Portman was born in England, the third son of Maurice Berkeley Portman and Helen Vidal Harris. His father was in turn the third son of Edward Portman, 1st Viscount Portman, and Emma Portman, Baroness Portman. He joined the Royal Indian Marine at the age of 16 and was some time in charge of the Viceroy's yacht. In July 1879 he was stationed at Port Blair in the Andaman Islands and made Officer in Charge of the Andamanese, a post which he held for more than 20 years with few interruptions (including December 1880 to December 1883 on sick leave, March 1887 to March 1888 on furlough).

== Port Blair ==
During his time as a colonial administrator at Port Blair, Portman took a large number of photographs of the Andamanese, including some at the request of the British Museum (at his own expense) and the Government of India (on payment). Portman also undertook an expedition to North Sentinel Island to contact the previously uncontacted tribe inhabiting the island. During the expedition, the Sentinelese fled at the sight of the expedition, though his party kidnapped two adults and four children, taking them to the capital of the South Andaman Island, Port Blair. The adults died of illness soon after reaching Port Blair, and Portman ordered the children to be sent back with a large number of gifts after a few weeks.
The illness carried by the returning children, who had acquired them in Port Blair, has been suggested by some as the cause of the hostility displayed by the Sentinelese towards outsiders.
During his time as a colonial administrator, Portman noted the devastating impact outside diseases, such as smallpox, had on the Andamanese.
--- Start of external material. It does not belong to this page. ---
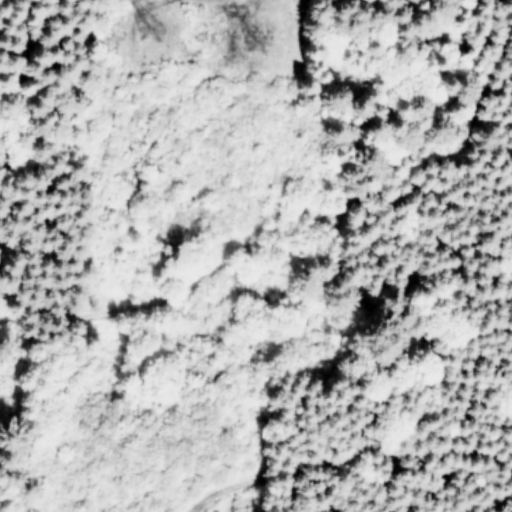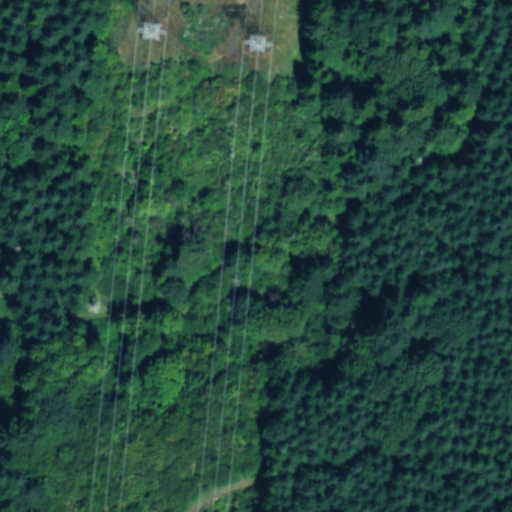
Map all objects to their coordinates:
power tower: (139, 36)
power tower: (251, 58)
Portman continued to take photographs of the Andamanese in Port Blair until the end of his stay in the island, documenting information about their anthropological details, showing a marked interest in measuring the penises of the Andamanese.
Portman often traveled without other British personnel, preferring instead to be accompanied by Andamanese servants with whom he engaged in sexual relations. Portman repeatedly praised the male Andamanese body, writing that "many of the men are very good-looking; as they have none of the thick lips, high cheekbones, and flat noses of the negro type; though the women are rather of the Hottentot Venus order of beauty".
The plates made by Portman are now scattered among several museums around the world and may be partly unpublished. He also wrote two books, Notes of the Languages of the South Andaman Group of Languages (1898) and A History of Our Relations with the Andamanese (1899). Portman also composed a significant collection of ethnographic objects during his time on the Andaman Islands that are now in the collections of the British Museum.

== Later life ==
His obituary stated that he had a "frail physique" and suffered from ill health. Later, his obituary explains that he considered himself a homosexual. After retiring as an invalid in 1901, he went back to Britain where he did some journalism and "some valuable Secret Service work" during World War I. He was a member of the Union Club.

Portman died in 1935 in Axbridge, Somerset. He never married and left no descendants.